_Consigna a_
Copia sin cambios las líneas de los registros que van desde el principio hasta la línea que contiene "วัดดอนหวาย นครปฐม คือผู้", incluida esa última.

_Fragmento_
• • •

HISTORIA GENERAL DE LA REVOLUCIÓN MEXICANA

TOMO PRIMERO



CAPÍTULO 5 - EL TRIUNFO

LA REVOLUCIÓN TRIUNFANTE




La República está dominada por los maderistas desde mediados de mayo. El triunfo de Ciudad Juárez fue el remate de aquellas columnas, ya organizadas, ya agavilladas, pero todas formativas de la Revolución, que durante seis meses habían surgido en donde menos se esperaba.

Hacia esa mitad de mayo, el país, estremecido de uno y otro de sus extremos; estremecido también en su vientre y en sus hombros, no cesaba de conocer nuevas caras. La faz de quienes llevaban el fusil al hombro era desemejante a la de quienes desempeñaban esa misma función en las fiestas del Centenario. El soldado de la Revolución, no por su edad, sino por su aspecto, enseñó otra fisonomía. Los hombres del maderismo vestían el traje ordinario de la región que les vio nacer. Había en tal indumentaria una mexicanidad incuestionable; y la mexicanidad de esos días estaba caracterizada por la gente rural.

• • •

_Material proporcionado_
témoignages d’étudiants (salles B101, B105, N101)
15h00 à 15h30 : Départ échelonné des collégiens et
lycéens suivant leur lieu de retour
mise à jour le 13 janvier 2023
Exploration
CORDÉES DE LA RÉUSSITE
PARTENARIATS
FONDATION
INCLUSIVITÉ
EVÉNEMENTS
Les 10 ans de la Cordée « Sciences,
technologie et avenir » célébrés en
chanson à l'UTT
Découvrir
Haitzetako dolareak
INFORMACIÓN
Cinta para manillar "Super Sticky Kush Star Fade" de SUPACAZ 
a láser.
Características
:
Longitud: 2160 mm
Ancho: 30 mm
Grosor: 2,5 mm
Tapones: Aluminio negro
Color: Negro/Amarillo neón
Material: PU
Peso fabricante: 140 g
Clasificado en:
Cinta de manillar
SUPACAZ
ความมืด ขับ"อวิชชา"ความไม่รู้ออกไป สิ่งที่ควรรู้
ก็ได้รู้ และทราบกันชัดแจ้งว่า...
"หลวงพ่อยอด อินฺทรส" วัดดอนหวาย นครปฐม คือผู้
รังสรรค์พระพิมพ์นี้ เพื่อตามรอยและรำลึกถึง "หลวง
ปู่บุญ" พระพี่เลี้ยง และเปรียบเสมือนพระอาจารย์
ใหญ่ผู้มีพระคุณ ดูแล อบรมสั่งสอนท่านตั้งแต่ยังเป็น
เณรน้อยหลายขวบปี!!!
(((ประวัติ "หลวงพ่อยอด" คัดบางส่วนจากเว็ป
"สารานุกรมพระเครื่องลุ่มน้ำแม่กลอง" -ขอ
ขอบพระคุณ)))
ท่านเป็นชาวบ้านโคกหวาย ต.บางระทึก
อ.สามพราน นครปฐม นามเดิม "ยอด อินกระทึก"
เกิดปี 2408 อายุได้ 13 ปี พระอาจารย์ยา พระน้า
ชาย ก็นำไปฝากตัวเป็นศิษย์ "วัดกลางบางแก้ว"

• • •

_Consigna b_
Continúa el fragmento sobre el triunfo de la Revolución mexicana a partir de su última oración.

_Respuesta del ejercicio a_
témoignages d’étudiants (salles B101, B105, N101)
15h00 à 15h30 : Départ échelonné des collégiens et
lycéens suivant leur lieu de retour
mise à jour le 13 janvier 2023
Exploration
CORDÉES DE LA RÉUSSITE
PARTENARIATS
FONDATION
INCLUSIVITÉ
EVÉNEMENTS
Les 10 ans de la Cordée « Sciences,
technologie et avenir » célébrés en
chanson à l'UTT
Découvrir
Haitzetako dolareak
INFORMACIÓN
Cinta para manillar "Super Sticky Kush Star Fade" de SUPACAZ 
a láser.
Características
:
Longitud: 2160 mm
Ancho: 30 mm
Grosor: 2,5 mm
Tapones: Aluminio negro
Color: Negro/Amarillo neón
Material: PU
Peso fabricante: 140 g
Clasificado en:
Cinta de manillar
SUPACAZ
ความมืด ขับ"อวิชชา"ความไม่รู้ออกไป สิ่งที่ควรรู้
ก็ได้รู้ และทราบกันชัดแจ้งว่า...
"หลวงพ่อยอด อินฺทรส" วัดดอนหวาย นครปฐม คือผู้

_Respuesta del ejercicio b_
Mas, la principal caracterización de los triunfadores era el optimismo; la gente lo basaba en la renovación de las cosas y hombres. No tanto por odios, cuanto por cansancio, México deseaba ver otros sujetos en todas las funciones públicas, ya civiles, ya de guerra. El mundo mexicano creía, en medio de ensueños, que con el cambio total de lo viejo por lo nuevo, podría ser posible consumar la Revolución.

No era eso lo que se quería antes del 20 de noviembre. En esos días, el país se conformaba con la caída del tirano. No es así en mayo de 1911. El pueblo progresó o cuando menos, quiso creer que había progresado. La gente rural, antes timorata y aislada, es la que ahora manda o quiere mandar. Cada uno de los triunfadores se siente con madera de gobernante. Y éste, precisamente, es el problema, el gran problema que se presenta a la victoria —el problema que deberá resolver Madero.

Consideremos a Salvador Escalante, quien después de llevar el rifle al hombro durante unos meses puede llamarse a sí mismo Jefe Iniciador del Movimiento michoacano. Consideremos a tal hombre con ese título, y teniendo bajo su mando las partidas de Martín Castrejón, Amado Espinosa y Federico Tena; considerémosle entrando victorioso a la capital de Michoacán. ¿Será posible que se le despoje de la victoria y del mando?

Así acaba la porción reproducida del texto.